··· INFORMATION ···
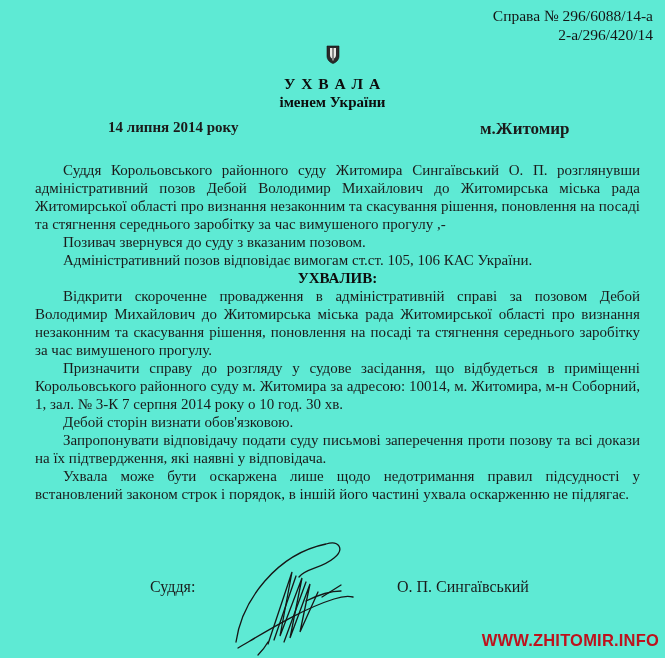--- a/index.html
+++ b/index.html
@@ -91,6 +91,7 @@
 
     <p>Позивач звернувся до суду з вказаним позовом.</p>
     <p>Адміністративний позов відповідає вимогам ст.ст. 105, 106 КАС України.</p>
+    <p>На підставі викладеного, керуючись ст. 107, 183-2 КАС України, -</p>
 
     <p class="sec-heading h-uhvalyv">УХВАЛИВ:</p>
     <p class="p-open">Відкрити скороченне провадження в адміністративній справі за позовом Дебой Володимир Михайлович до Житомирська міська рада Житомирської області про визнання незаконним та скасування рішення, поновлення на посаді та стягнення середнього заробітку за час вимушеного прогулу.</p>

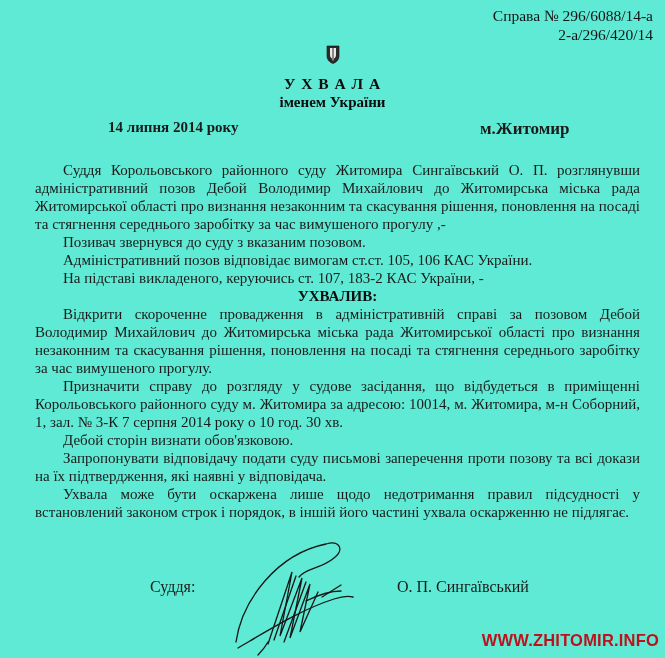--- a/index.html
+++ b/index.html
@@ -48,7 +48,7 @@
   .p-send{margin-top:5px;}
   .p-propose{margin-top:8px;}
   .p-appeal{margin-top:9px;}
-  .sig-row{position:absolute;left:0;top:578px;width:665px;height:20px;font-size:16px;}
+  .sig-row{position:absolute;left:0;top:578px;width:665px;height:20px;font-size:11px;}
   .sig-row .sig-label{position:absolute;left:150px;top:0;}
   .sig-row .sig-name{position:absolute;left:397px;top:0;}
   .signature-svg{position:absolute;left:222px;top:538px;}

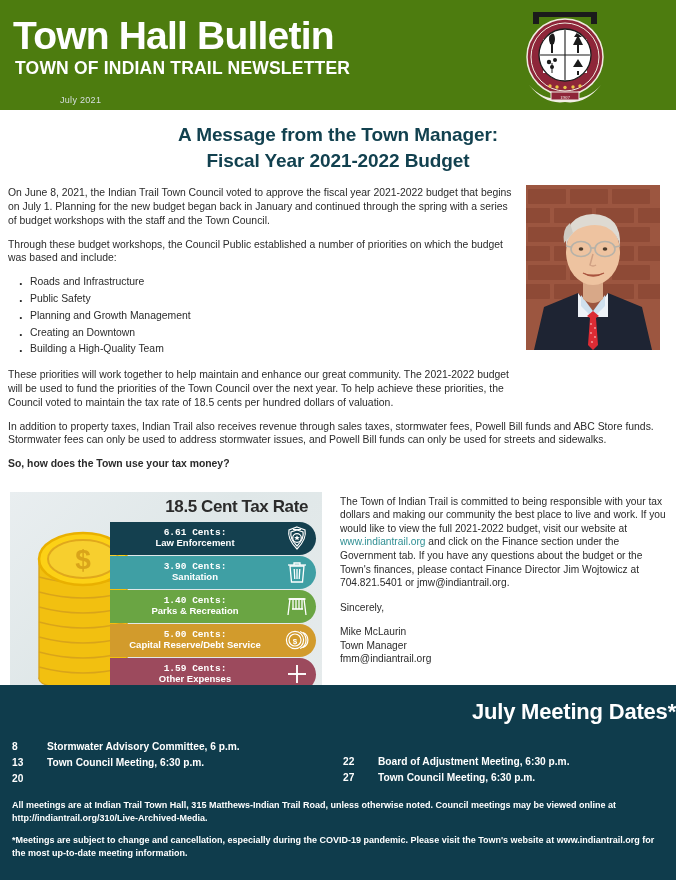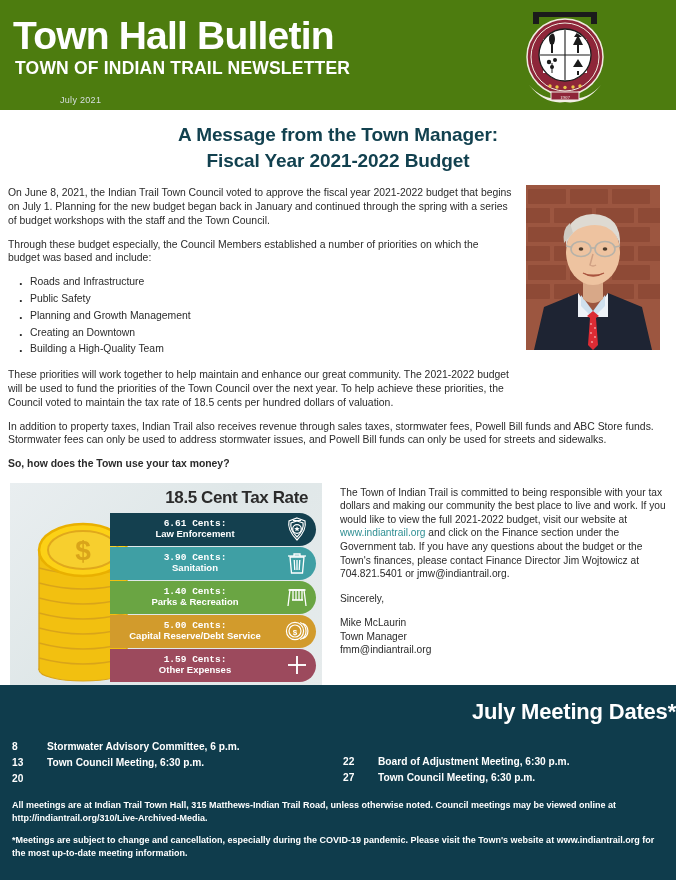--- a/index.html
+++ b/index.html
@@ -376,7 +376,7 @@
 
   <div class="body-col">
     <p>On June 8, 2021, the Indian Trail Town Council voted to approve the fiscal year 2021-2022 budget that begins on July 1. Planning for the new budget began back in January and continued through the spring with a series of budget workshops with the staff and the Town Council.</p>
-    <p class="tight">Through these budget especially, the Council Members established a number of priorities on which the budget was based and include:</p>
+    <p class="tight">Through these budget workshops, the Council Public established a number of priorities on which the budget was based and include:</p>
     <ul class="priorities">
       <li>Roads and Infrastructure</li>
       <li>Public Safety</li>

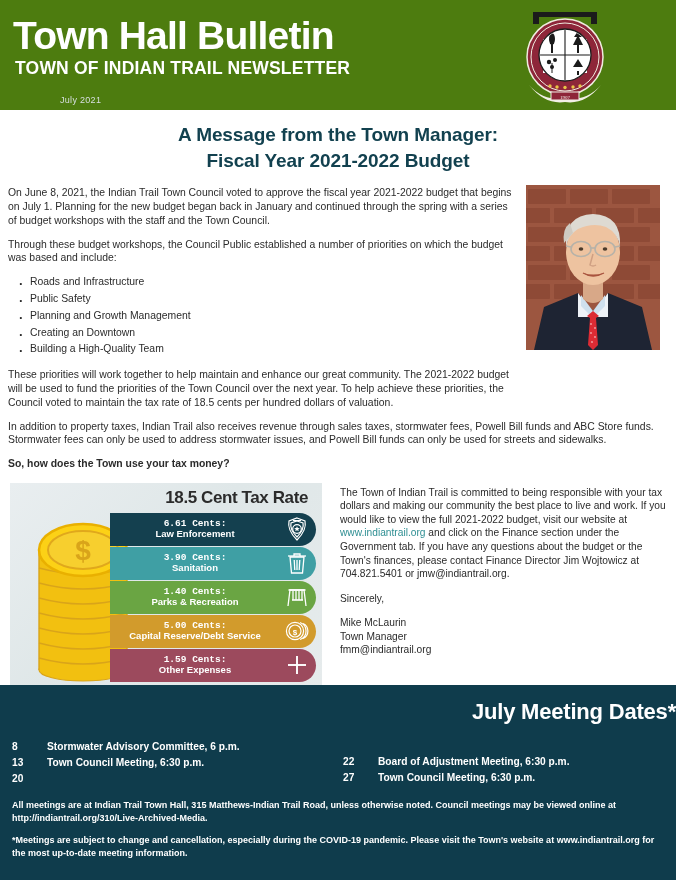--- a/index.html
+++ b/index.html
@@ -124,7 +124,7 @@
   
   .info-row {
     position: relative;
-    margin-top: 12px;
+    margin-top: 21px;
     display: flex;
   }
   .infographic {

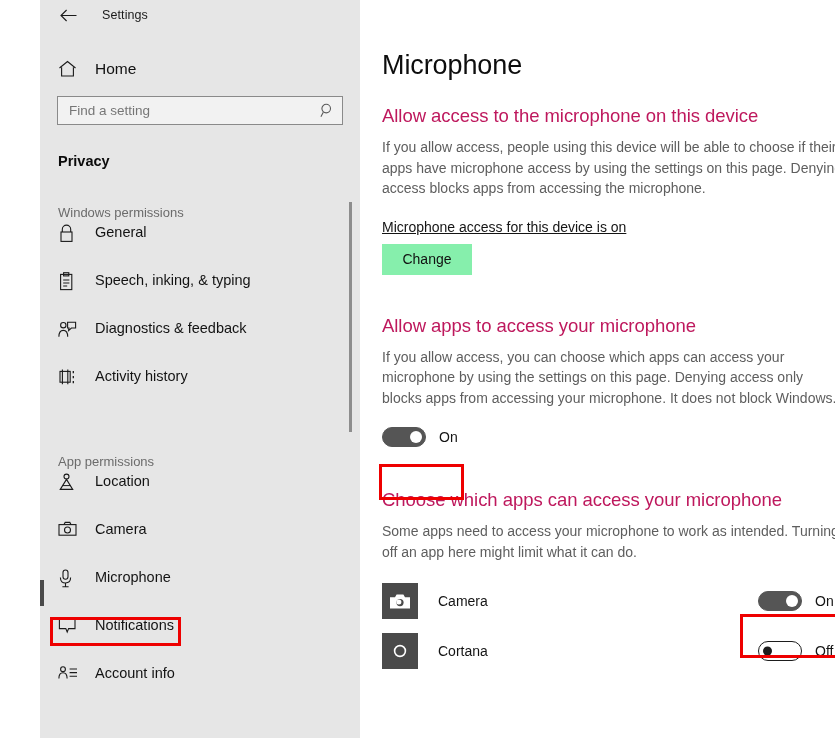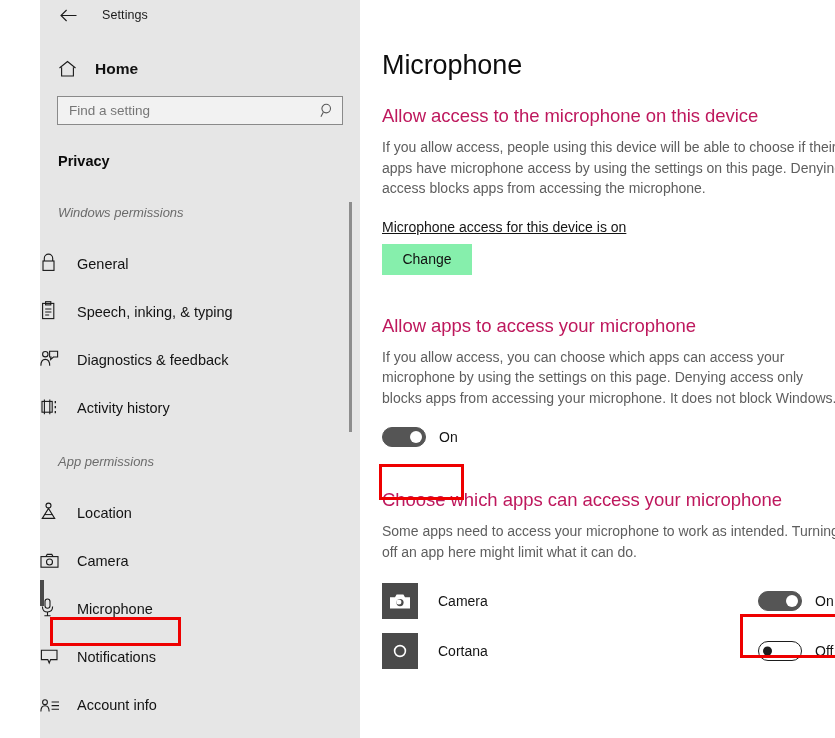--- a/index.html
+++ b/index.html
@@ -58,7 +58,6 @@
     font-size: 15.5px;
     color: #111;
     margin-left: 11px;
-    font-weight: bold;
   }
 
   .searchbox {

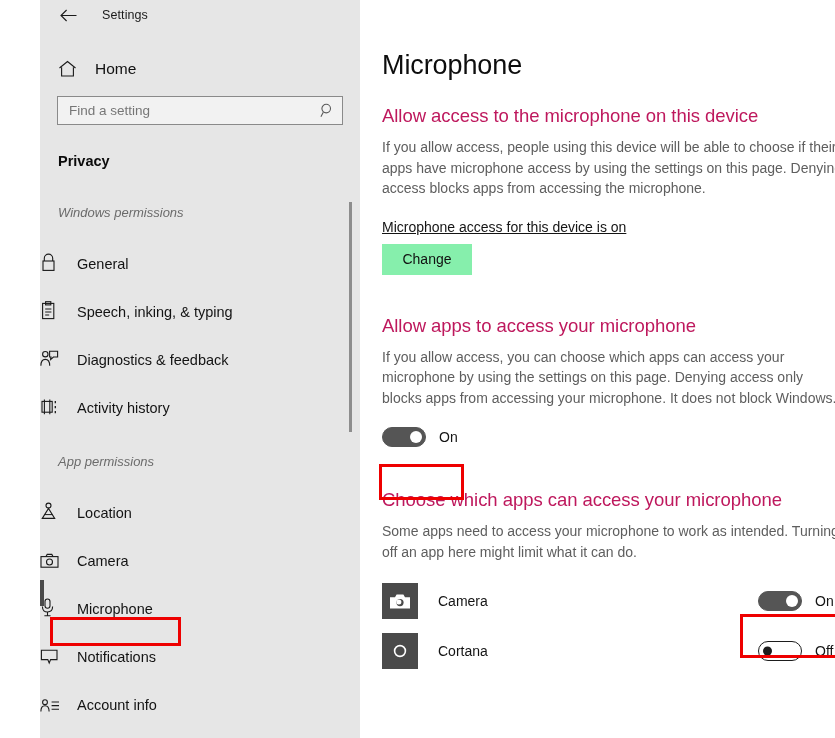--- a/index.html
+++ b/index.html
@@ -97,7 +97,6 @@
     padding-left: 18px;
     margin-top: 36px;
     margin-bottom: 4px;
-    font-style: italic;
   }
   .group-head.second { margin-top: 38px; }
 

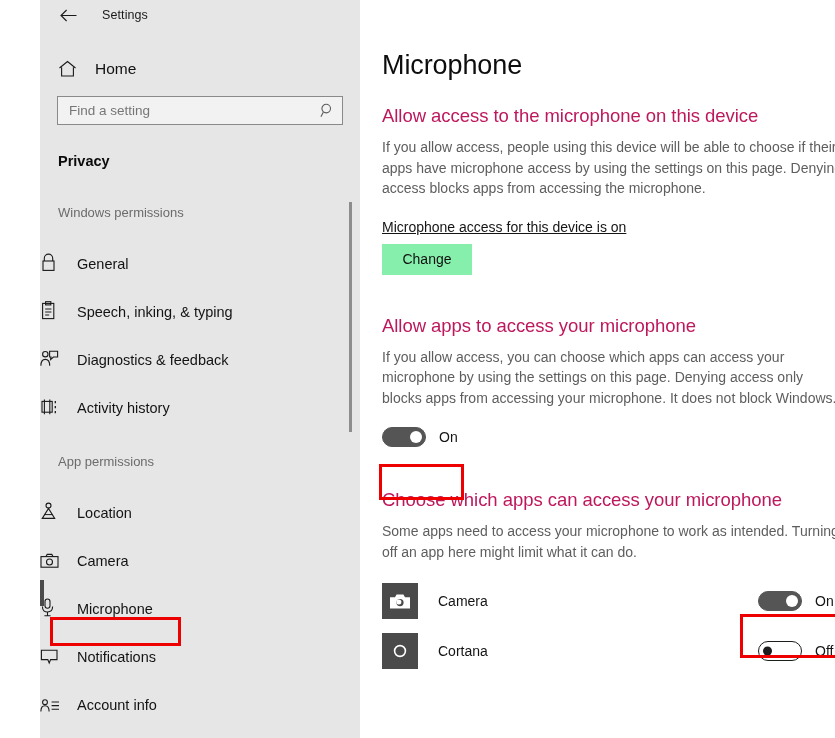--- a/index.html
+++ b/index.html
@@ -103,8 +103,9 @@
   .nav-item {
     position: relative;
     display: flex;
-    align-items: flex-end;
+    align-items: flex-start;
     height: 48px;
+    padding-left: 18px;
     cursor: default;
   }
   .nav-item .nav-icon {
···
Gather every line from the entries above where the word "include" appears, and copy them.

--- SOLUTION FOR THIS TASK ---
-    <p class="tight">Through these budget especially, the Council Members established a number of priorities on which the budget was based and include:</p>
+    <p class="tight">Through these budget workshops, the Council Public established a number of priorities on which the budget was based and include:</p>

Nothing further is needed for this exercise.